- **Activity**:
Please transcribe the entries exactly and omit the images they contain.
-- Data supplied follows --
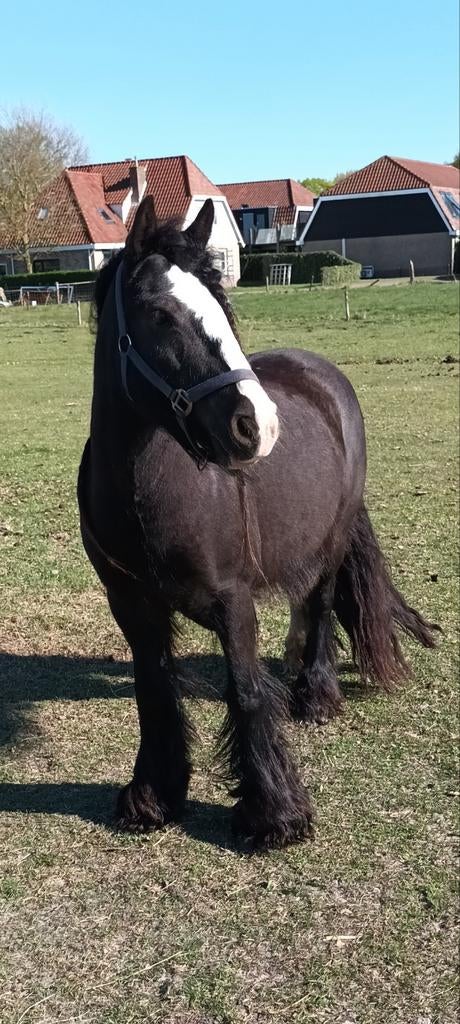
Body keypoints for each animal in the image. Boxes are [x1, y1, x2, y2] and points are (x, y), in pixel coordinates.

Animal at [78, 196, 437, 850]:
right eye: (161, 315)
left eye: (223, 307)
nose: (258, 426)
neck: (147, 494)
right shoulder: (132, 604)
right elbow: (154, 690)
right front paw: (153, 795)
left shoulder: (232, 600)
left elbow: (245, 690)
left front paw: (274, 813)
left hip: (332, 540)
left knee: (319, 603)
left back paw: (315, 693)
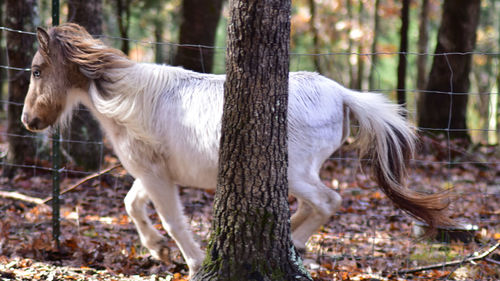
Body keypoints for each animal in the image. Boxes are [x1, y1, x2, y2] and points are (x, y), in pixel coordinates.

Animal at [20, 23, 454, 276]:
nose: (28, 121)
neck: (126, 97)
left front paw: (194, 262)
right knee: (311, 207)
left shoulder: (155, 175)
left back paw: (295, 246)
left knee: (328, 201)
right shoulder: (152, 172)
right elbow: (133, 205)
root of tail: (342, 94)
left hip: (295, 173)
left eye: (37, 70)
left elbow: (172, 220)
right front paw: (157, 250)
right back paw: (292, 244)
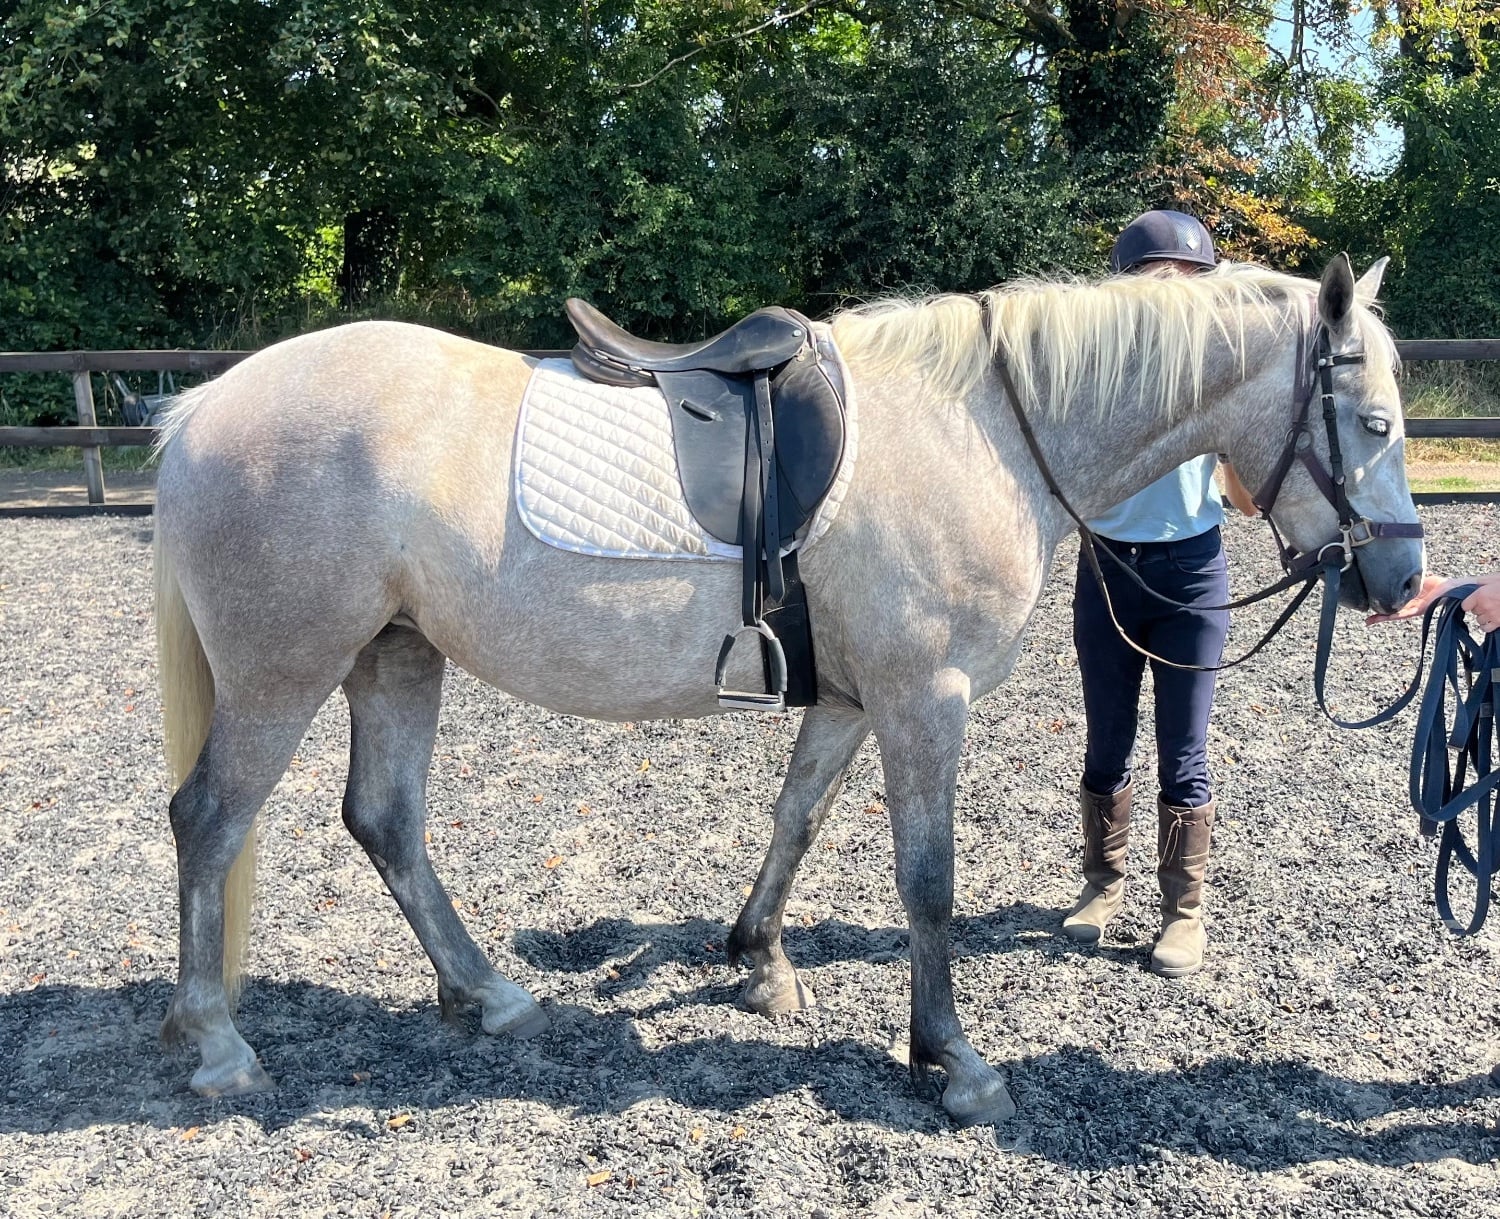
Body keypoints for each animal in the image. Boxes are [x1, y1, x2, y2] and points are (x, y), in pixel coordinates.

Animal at [151, 253, 1421, 1125]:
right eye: (1372, 420)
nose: (1402, 579)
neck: (986, 428)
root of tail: (200, 409)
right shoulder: (924, 700)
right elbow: (927, 884)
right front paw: (951, 1059)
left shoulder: (852, 700)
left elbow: (795, 820)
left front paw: (757, 961)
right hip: (286, 669)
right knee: (210, 819)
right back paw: (215, 1044)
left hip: (397, 654)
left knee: (386, 821)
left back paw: (489, 995)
-- Data supplied concluded --
- **Answer to this task**:
Body keypoints for each animal in the image. Boxes are [x1, y1, x2, y2] and points are (x, y), in pixel coordinates.

Animal at [78, 196, 437, 850]:
right eye: (161, 315)
left eye: (223, 307)
nose: (258, 426)
neck: (147, 494)
right shoulder: (132, 604)
right elbow: (154, 690)
right front paw: (153, 795)
left shoulder: (232, 600)
left elbow: (245, 690)
left front paw: (274, 813)
left hip: (332, 540)
left knee: (319, 603)
left back paw: (315, 693)
Body keypoints for each animal in the image. Boxes are [x1, y1, x2, y2] and points are (x, y), in pixel coordinates.

Animal at [20, 23, 454, 276]:
nose: (28, 121)
neck: (126, 97)
left front paw: (194, 262)
right knee: (311, 207)
left shoulder: (155, 175)
left back paw: (295, 246)
left knee: (328, 201)
right shoulder: (152, 172)
right elbow: (133, 205)
root of tail: (342, 94)
left hip: (295, 173)
left eye: (37, 70)
left elbow: (172, 220)
right front paw: (157, 250)
right back paw: (292, 244)
Body keypoints for each animal in the image. Boxes are [x1, y1, x2, y2] and points are (x, y), in pixel coordinates.

Animal at [151, 253, 1421, 1125]:
right eye: (1372, 420)
nose: (1402, 579)
neck: (986, 428)
root of tail: (200, 409)
right shoulder: (924, 700)
right elbow: (927, 884)
right front paw: (951, 1059)
left shoulder: (852, 700)
left elbow: (795, 820)
left front paw: (757, 961)
right hip: (286, 669)
right knee: (210, 819)
right back paw: (215, 1044)
left hip: (397, 654)
left knee: (386, 821)
left back paw: (489, 995)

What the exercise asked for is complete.